## [Study text]
■ ■ ■ ■ ■

The expression evaluator consist of four parts. The Lexer that reads every character, the Parser that builds the expression parts the infix to postfix converter and the evaluator that takes the expression parts and evaluates it to a specific result. I want to start with a description of the lexer. It is a so called LL(k) lexer that means it left associative and starts with the first left character. The k means how many character the lexer can look ahead. In this case it is only one character. Here is the class diagram of the lexer.

SimpleExpressionEvaluatorLexer

In the Lexer class i have implementet the basis functionality for a LL(k) lexer. The ExpressionEvaluatorLexer class contains the specific implementation for the expression evaluator. The most importand part is the NextToken method that reads character after character and builds Tokens out of the characters. Here is the code for the NextToken method.

public override Token NextToken()
{
    while (lookahead[lookaheadIndex] != EOF)
    {
        switch (lookahead[lookaheadIndex])

■ ■ ■ ■ ■

[Recorded data]

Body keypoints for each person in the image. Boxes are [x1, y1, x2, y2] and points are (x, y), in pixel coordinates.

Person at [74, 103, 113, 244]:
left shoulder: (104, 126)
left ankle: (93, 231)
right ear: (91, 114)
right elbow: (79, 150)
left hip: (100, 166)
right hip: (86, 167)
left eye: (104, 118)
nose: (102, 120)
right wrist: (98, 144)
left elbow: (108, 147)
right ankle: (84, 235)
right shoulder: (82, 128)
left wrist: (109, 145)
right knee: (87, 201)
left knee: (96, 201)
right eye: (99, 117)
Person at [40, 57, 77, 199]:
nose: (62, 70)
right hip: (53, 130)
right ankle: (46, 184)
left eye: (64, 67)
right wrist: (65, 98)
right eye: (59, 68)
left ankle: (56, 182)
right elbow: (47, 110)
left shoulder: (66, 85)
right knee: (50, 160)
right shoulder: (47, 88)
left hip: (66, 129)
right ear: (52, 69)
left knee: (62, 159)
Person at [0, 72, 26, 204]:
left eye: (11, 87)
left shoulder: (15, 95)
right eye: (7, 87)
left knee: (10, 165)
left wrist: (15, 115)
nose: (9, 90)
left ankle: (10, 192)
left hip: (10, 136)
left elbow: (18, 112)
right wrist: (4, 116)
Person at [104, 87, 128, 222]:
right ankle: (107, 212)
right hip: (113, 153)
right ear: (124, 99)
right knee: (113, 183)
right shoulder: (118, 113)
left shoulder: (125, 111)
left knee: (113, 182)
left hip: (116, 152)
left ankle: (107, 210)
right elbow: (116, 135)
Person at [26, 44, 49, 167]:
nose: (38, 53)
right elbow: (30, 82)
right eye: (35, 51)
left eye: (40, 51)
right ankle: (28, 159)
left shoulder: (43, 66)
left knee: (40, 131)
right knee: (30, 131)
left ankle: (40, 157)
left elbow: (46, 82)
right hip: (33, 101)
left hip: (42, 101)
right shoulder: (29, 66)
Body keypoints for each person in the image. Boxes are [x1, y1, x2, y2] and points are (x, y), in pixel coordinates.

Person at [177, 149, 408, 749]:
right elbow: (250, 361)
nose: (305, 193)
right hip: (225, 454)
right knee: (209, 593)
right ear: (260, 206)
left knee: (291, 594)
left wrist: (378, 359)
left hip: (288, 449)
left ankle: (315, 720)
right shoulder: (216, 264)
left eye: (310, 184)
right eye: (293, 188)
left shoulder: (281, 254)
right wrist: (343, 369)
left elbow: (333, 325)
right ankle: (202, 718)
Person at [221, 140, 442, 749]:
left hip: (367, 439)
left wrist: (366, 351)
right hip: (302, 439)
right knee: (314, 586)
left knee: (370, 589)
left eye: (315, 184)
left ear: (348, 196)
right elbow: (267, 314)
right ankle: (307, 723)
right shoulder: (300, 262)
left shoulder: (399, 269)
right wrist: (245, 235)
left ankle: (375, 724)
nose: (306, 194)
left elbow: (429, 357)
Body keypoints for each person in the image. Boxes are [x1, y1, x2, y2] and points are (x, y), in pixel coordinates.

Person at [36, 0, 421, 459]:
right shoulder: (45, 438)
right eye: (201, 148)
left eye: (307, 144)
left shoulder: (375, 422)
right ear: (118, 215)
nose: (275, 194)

■ ■ ■ ■ ■

## [Required tasks]
1. Using the expression evaluator text above, decide whether each statement agrees with it. Answer yes or no for each and quote the words of the text that decide it.
(a) The lexer described can look ahead more than one character.
(b) The NextToken method builds Tokens out of the characters it reads.
(c) The ExpressionEvaluatorLexer class contains the specific implementation for the expression evaluator.
2. Change a passage of the expression evaluator text. Begin at the words "SimpleExpressionEvaluatorLexer" and stop after "override Token NextToken()". Put "ReadToken" wherever "NextToken" appears.
3. According to the expression evaluator text, how many characters can this lexer look ahead?

## [Exercise solutions]
1.
(a) No: "In this case it is only one character."
(b) Yes: "reads character after character and builds Tokens out of the characters"
(c) Yes: "The ExpressionEvaluatorLexer class contains the specific implementation for the expression evaluator."

2.
SimpleExpressionEvaluatorLexer

In the Lexer class i have implementet the basis functionality for a LL(k) lexer. The ExpressionEvaluatorLexer class contains the specific implementation for the expression evaluator. The most importand part is the ReadToken method that reads character after character and builds Tokens out of the characters. Here is the code for the ReadToken method.

public override Token ReadToken()

3. Only one character.